I just typed up a huge long post about Julie and I's car-shopping experience yesterday, and just as I was about to hit submit, Phoenix crashed! Friggen browser. It crashes a fair amount too, just never when I had a page worth of data ready to go. I did get a screen shot of about half of it though, so I'll attempt to reproduce it tomorrow. Sucks though - Mozilla and IE never crash, maybe it's time to go back.
I got some advice from Max Anderson (via hibernate-devel mailing list) for implementing the following methods in a BaseObject class for my hibernate objects (or any objects FTM):
public boolean equals(Object o) {
return EqualsBuilder.reflectionEquals(this, o);
}
public String toString() {
return ToStringBuilder.reflectionToString(this);
}
public int hashCode(Object o) {
return HashCodeBuilder.reflectionHashCode(this);
}
Boy, that sure makes things easier, huh? Especially when you compare the toString()
method to my old one:
public String toString() {
StringBuffer results = new StringBuffer();
Class clazz = getClass();
results.append(getClass().getName() + "\n");
Field[] fields = clazz.getDeclaredFields();
try {
AccessibleObject.setAccessible(fields, true);
for (int i = 0; i < fields.length; i++) {
results.append("\t" + fields[i].getName() + "=" +
fields[i].get(this) + "\n");
}
} catch (Exception e) {
// ignored!
}
return results.toString();
}
They both use reflection, but my old one might catch security excaptions. The Javadocs for HashCodeBuilder warn us about this problem:
Alternatively, there is a method that uses reflection to determine the fields to test. Because these fields are usually private, the method, reflectionHashCode, uses Field.setAccessible to change the visibility of the fields. This will fail under a security manager, unless the appropriate permissions are set. It is also slower than testing explicitly.
I'll be using these on Tomcat and I'll let you know if I run into any problems.
I can't seem to get the border-collapse property to work on my tables. Basically, I should be able to specify a border and border-collapse: collapse on a table and this border will be applied to all cells. But I can't get it to work - any ideas? Here's an example:
<table width="300"
style="border: 1px solid black; border-collapse: collapse">
<tr>
<th> </th>
</tr>
<tr>
<td>this cell should have a top border<td>
</tr>
</table>
And here's that same table without the HTML escaped:
|
this cell should have a top border |
A week ago, I reported that Ant's <jspc> task doesn't work with Tomcat 4.1.18. I posted a message to the ant-user mailing list (which is very low traffic BTW, a nice feature in my book) describing my issue. Last night, I received a reply from Steve Loughran, co-author of Java Development with Ant (BTW Steve - great book, you've already got my respect!) The short story is that there is something wrong with the Ant task and someone needs to "sit down and spend an evening looking at [Tomcat's] jasper." The real hope is that a Tomcat Developer could take over maintaining the <jspc> task, and then these types of issues wouldn't occur.

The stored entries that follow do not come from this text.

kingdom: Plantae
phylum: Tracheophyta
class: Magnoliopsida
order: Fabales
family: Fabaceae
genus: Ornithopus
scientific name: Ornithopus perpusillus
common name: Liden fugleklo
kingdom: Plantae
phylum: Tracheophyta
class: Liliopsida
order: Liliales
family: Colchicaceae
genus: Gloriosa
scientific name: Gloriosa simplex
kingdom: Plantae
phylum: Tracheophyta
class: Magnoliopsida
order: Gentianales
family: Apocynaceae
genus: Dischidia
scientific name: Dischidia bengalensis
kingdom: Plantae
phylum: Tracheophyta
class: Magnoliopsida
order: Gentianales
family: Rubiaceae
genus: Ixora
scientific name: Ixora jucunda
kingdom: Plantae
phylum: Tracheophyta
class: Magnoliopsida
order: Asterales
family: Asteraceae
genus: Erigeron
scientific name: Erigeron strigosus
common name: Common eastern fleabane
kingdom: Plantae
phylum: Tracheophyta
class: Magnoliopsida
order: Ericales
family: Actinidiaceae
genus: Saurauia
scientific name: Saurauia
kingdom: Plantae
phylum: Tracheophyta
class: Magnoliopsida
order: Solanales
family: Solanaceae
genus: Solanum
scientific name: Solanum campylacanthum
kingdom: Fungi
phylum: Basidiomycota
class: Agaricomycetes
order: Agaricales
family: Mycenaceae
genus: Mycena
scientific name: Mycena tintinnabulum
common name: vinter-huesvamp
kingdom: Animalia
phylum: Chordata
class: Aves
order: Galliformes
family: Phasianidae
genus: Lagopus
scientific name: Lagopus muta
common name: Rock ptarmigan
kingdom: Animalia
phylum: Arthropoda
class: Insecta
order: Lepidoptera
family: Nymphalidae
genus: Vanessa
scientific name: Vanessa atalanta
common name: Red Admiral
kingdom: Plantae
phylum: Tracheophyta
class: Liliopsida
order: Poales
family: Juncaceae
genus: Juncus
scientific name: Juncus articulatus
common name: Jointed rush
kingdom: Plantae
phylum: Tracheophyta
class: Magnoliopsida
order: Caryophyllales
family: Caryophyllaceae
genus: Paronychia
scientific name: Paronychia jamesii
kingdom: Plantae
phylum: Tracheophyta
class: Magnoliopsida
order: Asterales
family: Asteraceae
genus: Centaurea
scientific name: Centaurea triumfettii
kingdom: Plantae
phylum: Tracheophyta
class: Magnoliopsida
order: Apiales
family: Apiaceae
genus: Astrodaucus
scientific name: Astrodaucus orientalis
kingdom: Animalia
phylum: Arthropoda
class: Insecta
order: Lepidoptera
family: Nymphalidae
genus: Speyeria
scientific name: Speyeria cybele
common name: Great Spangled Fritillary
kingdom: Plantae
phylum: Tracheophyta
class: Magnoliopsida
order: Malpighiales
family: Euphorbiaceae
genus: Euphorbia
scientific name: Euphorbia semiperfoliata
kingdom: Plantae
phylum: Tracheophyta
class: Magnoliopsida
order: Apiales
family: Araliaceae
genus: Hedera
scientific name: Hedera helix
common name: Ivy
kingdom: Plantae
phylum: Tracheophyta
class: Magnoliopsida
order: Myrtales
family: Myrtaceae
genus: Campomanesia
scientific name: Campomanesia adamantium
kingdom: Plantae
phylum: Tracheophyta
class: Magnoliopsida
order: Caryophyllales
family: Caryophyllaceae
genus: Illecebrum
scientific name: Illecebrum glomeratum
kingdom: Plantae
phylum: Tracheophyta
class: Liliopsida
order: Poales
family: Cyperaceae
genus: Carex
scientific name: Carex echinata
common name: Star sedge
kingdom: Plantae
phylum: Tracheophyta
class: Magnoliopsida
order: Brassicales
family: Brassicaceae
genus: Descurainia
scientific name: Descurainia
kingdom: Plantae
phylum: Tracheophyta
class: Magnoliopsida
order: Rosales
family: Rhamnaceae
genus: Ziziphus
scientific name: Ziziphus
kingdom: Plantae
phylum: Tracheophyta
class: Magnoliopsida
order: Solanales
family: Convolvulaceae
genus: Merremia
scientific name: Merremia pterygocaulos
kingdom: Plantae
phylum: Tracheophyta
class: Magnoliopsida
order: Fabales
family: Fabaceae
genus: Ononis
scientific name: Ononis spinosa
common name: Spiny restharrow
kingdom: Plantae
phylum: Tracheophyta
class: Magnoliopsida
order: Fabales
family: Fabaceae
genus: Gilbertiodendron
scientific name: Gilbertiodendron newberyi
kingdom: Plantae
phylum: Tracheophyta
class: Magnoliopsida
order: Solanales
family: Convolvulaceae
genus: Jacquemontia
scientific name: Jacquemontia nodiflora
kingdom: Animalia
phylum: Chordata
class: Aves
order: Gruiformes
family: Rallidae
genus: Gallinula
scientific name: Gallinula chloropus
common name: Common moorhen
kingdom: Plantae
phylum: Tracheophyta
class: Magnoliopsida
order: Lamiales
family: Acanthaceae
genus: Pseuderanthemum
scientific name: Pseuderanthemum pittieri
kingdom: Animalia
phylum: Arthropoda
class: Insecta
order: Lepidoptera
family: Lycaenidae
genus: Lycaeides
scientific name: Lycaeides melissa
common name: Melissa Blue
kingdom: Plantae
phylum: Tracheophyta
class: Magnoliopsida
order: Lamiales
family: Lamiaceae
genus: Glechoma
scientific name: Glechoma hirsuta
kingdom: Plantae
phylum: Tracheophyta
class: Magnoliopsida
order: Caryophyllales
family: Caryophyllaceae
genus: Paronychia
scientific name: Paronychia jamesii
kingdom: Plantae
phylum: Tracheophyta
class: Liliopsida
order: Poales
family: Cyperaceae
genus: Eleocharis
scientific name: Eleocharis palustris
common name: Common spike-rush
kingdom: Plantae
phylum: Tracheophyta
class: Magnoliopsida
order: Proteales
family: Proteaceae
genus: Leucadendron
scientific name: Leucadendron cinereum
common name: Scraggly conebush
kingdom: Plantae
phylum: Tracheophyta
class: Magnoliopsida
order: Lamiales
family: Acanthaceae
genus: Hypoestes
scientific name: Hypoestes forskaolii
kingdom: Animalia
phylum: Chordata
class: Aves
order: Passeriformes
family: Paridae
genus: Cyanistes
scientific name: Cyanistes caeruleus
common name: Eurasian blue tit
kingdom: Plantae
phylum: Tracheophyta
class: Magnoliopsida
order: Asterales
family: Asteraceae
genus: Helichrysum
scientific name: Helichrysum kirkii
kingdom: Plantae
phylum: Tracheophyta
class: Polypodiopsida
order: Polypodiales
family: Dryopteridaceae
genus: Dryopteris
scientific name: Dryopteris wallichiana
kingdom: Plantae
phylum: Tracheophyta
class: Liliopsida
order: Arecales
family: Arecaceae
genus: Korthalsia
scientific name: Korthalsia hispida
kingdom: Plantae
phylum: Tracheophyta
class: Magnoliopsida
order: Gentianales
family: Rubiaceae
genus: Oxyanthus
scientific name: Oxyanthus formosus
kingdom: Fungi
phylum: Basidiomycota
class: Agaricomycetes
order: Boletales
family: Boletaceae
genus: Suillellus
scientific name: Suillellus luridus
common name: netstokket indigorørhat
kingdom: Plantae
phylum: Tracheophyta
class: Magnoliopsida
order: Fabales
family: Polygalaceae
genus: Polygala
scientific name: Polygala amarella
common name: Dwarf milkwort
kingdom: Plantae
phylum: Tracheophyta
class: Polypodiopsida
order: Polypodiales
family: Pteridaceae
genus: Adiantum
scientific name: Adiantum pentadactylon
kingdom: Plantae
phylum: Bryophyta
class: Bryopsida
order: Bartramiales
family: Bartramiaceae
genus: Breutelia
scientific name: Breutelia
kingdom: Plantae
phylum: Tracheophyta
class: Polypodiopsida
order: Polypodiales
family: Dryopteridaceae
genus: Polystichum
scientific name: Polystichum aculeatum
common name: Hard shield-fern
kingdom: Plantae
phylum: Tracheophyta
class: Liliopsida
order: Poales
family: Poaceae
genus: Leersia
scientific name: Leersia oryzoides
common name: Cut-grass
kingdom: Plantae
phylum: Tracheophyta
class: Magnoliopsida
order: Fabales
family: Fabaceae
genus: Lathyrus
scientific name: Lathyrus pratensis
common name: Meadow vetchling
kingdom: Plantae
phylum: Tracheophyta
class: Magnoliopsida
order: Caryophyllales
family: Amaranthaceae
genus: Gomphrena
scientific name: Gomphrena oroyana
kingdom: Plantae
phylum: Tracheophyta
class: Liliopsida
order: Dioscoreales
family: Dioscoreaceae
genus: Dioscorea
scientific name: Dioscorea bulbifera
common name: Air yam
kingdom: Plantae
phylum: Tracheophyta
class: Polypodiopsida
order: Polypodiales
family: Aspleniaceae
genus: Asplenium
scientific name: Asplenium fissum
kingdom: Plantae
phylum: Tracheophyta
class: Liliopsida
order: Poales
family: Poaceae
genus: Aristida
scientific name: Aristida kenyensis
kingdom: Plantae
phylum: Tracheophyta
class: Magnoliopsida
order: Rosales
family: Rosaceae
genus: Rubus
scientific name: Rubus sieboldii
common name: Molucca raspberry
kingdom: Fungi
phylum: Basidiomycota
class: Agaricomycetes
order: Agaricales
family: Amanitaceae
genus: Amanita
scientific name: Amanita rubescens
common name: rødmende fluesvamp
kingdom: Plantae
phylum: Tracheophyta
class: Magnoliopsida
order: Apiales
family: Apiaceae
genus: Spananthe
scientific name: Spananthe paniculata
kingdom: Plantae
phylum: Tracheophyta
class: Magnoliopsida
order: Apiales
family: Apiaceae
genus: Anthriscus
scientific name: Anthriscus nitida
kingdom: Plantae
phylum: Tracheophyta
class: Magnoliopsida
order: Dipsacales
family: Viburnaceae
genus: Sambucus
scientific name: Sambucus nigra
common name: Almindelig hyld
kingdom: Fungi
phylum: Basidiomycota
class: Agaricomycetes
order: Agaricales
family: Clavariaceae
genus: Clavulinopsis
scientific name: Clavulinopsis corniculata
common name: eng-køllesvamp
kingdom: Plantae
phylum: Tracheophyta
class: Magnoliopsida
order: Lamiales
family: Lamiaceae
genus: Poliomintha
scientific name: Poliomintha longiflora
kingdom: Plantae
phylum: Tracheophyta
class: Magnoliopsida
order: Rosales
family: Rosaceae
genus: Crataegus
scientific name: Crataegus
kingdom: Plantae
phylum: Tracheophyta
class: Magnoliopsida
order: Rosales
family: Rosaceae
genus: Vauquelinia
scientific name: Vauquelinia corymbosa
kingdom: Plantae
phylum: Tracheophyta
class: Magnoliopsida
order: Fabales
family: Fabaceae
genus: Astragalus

XDoclet 1.2 beta 2 is out! You can download it from SourceForge. Just to clarify, I've been calling the 1.2 beta 1 release beta 2 - guess I screwed up there. Unfortunately, the beta 2 contains neither of the bugs I want fixed. The first bug is something I need fixed to upgrade Roller to use the latest XDoclet, and the second is to generate ActionForms from POJOs. Now that I've been hacking some XDoclet code, I might be able to submit a patch for the first bug, I'll check it out if I get so inclined. Too much to do right now, and that's not a priority.
It turns out that I didn't need to add the setCurrentPlugInConfigObject
method to struts-menu's MenuPlugIn.java
. I just needed to compile struts-menu with the latest struts.jar. This told me that the init(ActionServlet, ApplicationConfig)
had been removed and I had to implement init(ActionServlet, ModuleConfig)
. The ApplicationConfig interface has been deprecated in recent weeks in favor of ModuleConfig, but you would think that this method would be deprecated as well, not removed! Oh well, I've fixed my local version of Struts Menu, but don't know how to handle making a Struts 1.1-compliant version, and a Struts 1.0.x-compliant version. Any ideas are appreciated. You can track this issue in Struts' Bugzilla.